• [Text block]:
Content starts

You are viewing a plain text version of this content. The canonical link for it is here.

Posted to common-user@hadoop.apache.org by Matthew John <tm...@gmail.com> on 2010/10/13 14:12:08 UTC

doubts

Hi all ,

Had some doubts :

1) what happens when a mapper running in node A needs data from a block it
does nt have ? ( the block might be present in some other node in the
cluster )

2) in the Sort/Shuffle phase is just a logical representation of all map
outputs together sorted rite ? and again, what happens when reduce in Node C
needs access of some map outputs not in its memory?

Matthew .

Re: doubts

Posted by Harsh J <qw...@gmail.com>.

1) It fetches the block from the rack it is on, if available or from another
rack if not.  Block is fetched (or streamed?) over the network I believe,
before map can begin.  This feature is known as the rack locality.  You can
see a counter associated with this in the jobs you run (data local tasks,
rack local tasks, etc).

2) The reducer has a phase called copy which fetches _all_ the map outputs
it needs to act on (first 33%).  Only then the sort phase is initiated (next
33%).  Only after copy and sort, the reduce begins (onto 100%).  So such an
issue won't occur, as all map outputs are fetched before any other logic
runs.

On Oct 13, 2010 5:42 PM, "Matthew John" <tm...@gmail.com> wrote:

Hi all ,

Had some doubts :

1) what happens when a mapper running in node A needs data from a block it
does nt have ? ( the block might be present in some other node in the
cluster )

2) in the Sort/Shuffle phase is just a logical representation of all map
outputs together sorted rite ? and again, what happens when reduce in Node C
needs access of some map outputs not in its memory?

Matthew .

Content ends

• [Entries drawn from a collection]:
Content starts

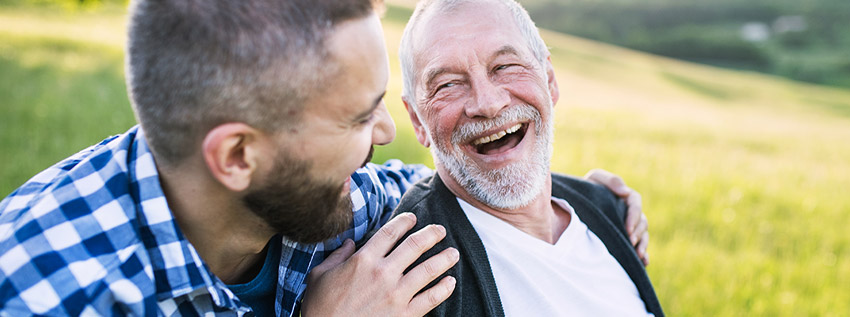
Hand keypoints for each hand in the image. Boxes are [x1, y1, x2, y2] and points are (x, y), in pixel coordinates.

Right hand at [302, 213, 459, 315]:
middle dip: (432, 234)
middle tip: (440, 230)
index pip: (390, 232)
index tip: (413, 218)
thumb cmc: (320, 308)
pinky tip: (451, 282)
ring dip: (444, 258)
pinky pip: (431, 299)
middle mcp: (383, 273)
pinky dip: (444, 289)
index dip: (404, 221)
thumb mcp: (320, 275)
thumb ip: (337, 256)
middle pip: (415, 245)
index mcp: (363, 260)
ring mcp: (396, 294)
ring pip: (429, 269)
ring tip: (453, 253)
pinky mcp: (404, 315)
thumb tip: (349, 243)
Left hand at [584, 169, 649, 265]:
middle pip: (642, 222)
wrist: (573, 202)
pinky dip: (643, 255)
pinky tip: (643, 263)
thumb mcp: (596, 179)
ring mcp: (629, 227)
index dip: (634, 216)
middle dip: (638, 233)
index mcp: (625, 197)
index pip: (635, 204)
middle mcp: (630, 213)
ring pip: (643, 236)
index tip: (628, 228)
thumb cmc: (586, 189)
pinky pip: (639, 247)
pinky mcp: (625, 238)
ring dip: (642, 245)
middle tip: (630, 243)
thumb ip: (611, 181)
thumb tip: (626, 192)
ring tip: (637, 255)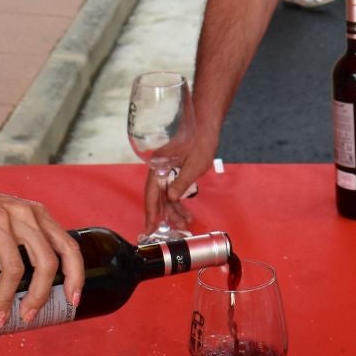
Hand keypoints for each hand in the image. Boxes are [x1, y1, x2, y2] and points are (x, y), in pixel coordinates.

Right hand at [0, 180, 84, 326]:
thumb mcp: (15, 218)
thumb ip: (31, 240)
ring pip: (14, 269)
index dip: (75, 276)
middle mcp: (22, 215)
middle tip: (28, 315)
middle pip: (45, 262)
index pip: (68, 246)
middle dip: (39, 296)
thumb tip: (42, 287)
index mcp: (38, 214)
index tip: (72, 300)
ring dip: (6, 300)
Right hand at [143, 101, 217, 232]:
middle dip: (165, 214)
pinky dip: (178, 202)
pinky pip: (173, 190)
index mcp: (159, 165)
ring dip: (174, 210)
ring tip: (185, 223)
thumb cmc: (201, 141)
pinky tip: (186, 212)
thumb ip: (182, 181)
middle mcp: (159, 169)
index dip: (150, 211)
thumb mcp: (195, 164)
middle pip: (158, 196)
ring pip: (166, 195)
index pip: (152, 192)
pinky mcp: (174, 171)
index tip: (150, 227)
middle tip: (174, 229)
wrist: (205, 126)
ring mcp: (166, 170)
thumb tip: (171, 198)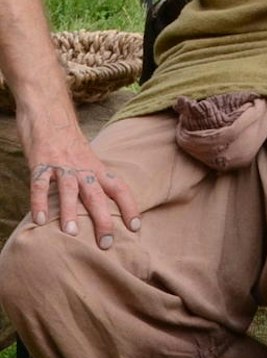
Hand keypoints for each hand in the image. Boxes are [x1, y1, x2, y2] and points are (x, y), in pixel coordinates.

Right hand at [25, 127, 141, 249]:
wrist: (50, 114)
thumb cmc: (69, 142)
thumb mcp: (87, 159)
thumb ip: (93, 178)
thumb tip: (101, 204)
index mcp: (96, 168)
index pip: (119, 188)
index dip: (130, 207)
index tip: (136, 227)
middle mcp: (82, 168)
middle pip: (97, 195)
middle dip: (103, 220)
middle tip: (106, 243)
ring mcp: (61, 165)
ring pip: (70, 190)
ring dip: (71, 211)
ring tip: (72, 233)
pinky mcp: (40, 163)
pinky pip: (40, 184)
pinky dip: (39, 202)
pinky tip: (39, 220)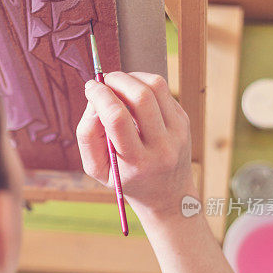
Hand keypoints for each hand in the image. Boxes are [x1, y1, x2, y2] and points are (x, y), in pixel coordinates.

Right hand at [76, 71, 194, 217]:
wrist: (168, 195)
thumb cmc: (127, 179)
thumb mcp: (99, 169)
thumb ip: (88, 136)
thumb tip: (93, 101)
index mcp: (138, 162)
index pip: (118, 119)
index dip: (100, 96)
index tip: (90, 88)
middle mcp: (162, 146)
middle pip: (141, 96)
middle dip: (116, 80)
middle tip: (103, 83)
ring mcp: (178, 131)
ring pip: (156, 86)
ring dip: (131, 77)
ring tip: (117, 86)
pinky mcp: (184, 120)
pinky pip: (163, 90)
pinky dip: (144, 84)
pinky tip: (133, 96)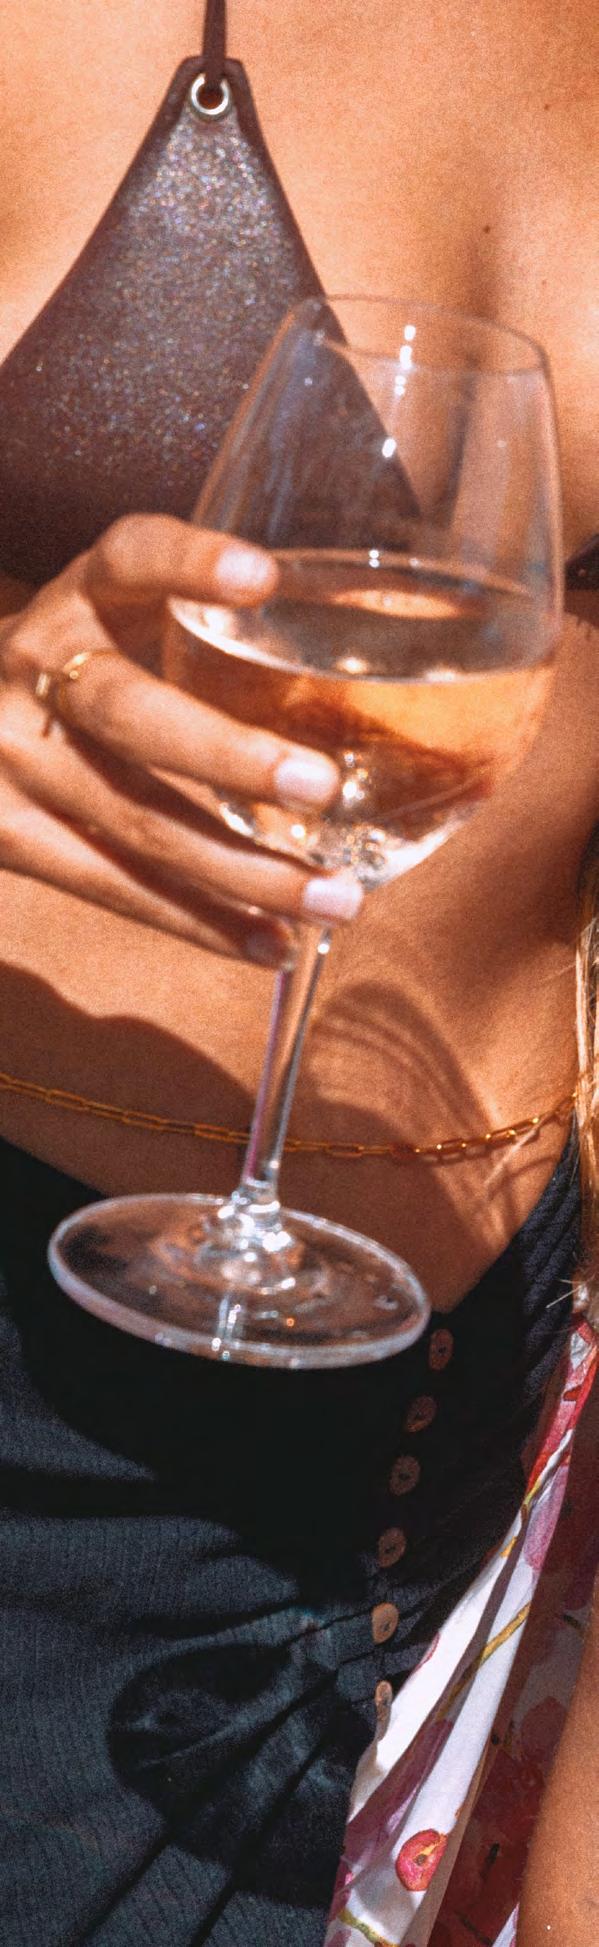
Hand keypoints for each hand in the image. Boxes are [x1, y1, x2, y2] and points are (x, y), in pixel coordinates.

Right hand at [0, 516, 355, 961]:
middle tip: (322, 785)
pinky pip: (115, 887)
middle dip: (228, 756)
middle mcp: (32, 669)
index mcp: (74, 600)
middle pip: (130, 713)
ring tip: (334, 898)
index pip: (126, 558)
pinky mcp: (8, 838)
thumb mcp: (106, 619)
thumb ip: (191, 621)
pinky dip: (200, 922)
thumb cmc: (65, 670)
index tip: (262, 579)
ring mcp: (15, 761)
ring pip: (135, 821)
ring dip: (243, 869)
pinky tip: (270, 944)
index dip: (188, 564)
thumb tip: (354, 631)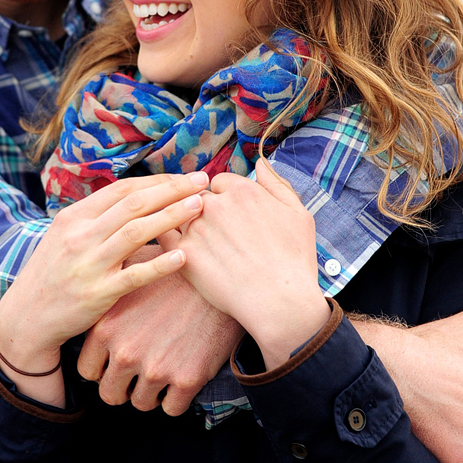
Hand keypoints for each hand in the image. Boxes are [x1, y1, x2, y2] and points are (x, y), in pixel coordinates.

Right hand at [0, 172, 209, 398]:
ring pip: (136, 232)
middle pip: (133, 204)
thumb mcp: (63, 236)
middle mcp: (80, 236)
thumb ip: (95, 218)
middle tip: (201, 181)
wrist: (27, 316)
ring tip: (199, 207)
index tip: (184, 177)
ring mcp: (89, 264)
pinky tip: (183, 256)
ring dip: (171, 216)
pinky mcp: (97, 294)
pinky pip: (134, 275)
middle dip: (171, 189)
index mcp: (74, 217)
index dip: (157, 180)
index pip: (122, 189)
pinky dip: (160, 264)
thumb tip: (135, 198)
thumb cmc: (52, 274)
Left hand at [78, 267, 243, 415]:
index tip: (115, 364)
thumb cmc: (175, 270)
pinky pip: (172, 409)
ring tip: (163, 371)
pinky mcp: (186, 379)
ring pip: (141, 403)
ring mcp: (156, 368)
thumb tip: (93, 290)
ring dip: (151, 393)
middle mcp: (126, 351)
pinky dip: (176, 399)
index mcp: (106, 327)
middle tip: (138, 375)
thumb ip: (109, 289)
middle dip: (123, 388)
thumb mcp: (133, 268)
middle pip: (111, 394)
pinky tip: (181, 378)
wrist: (222, 277)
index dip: (102, 369)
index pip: (87, 370)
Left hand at [165, 160, 328, 369]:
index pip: (219, 182)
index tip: (233, 217)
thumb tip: (261, 162)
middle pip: (198, 198)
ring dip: (188, 226)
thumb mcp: (297, 213)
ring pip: (180, 215)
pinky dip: (168, 238)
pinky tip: (178, 249)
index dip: (226, 199)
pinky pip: (165, 236)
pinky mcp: (183, 254)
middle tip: (219, 235)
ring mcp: (196, 228)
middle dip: (205, 212)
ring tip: (205, 246)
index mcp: (241, 190)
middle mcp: (215, 204)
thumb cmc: (293, 258)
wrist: (280, 301)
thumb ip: (276, 183)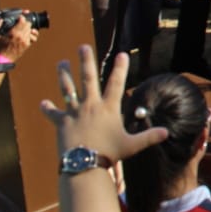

Content ends

• [Work to complete]:
Repeat word for word the part of the Hadoop mailing-list thread starting at "1) It fetches" and ending at "local tasks, etc).".

• [Solution for this problem]:
1) It fetches the block from the rack it is on, if available or from another
rack if not.  Block is fetched (or streamed?) over the network I believe,
before map can begin.  This feature is known as the rack locality.  You can
see a counter associated with this in the jobs you run (data local tasks,
rack local tasks, etc).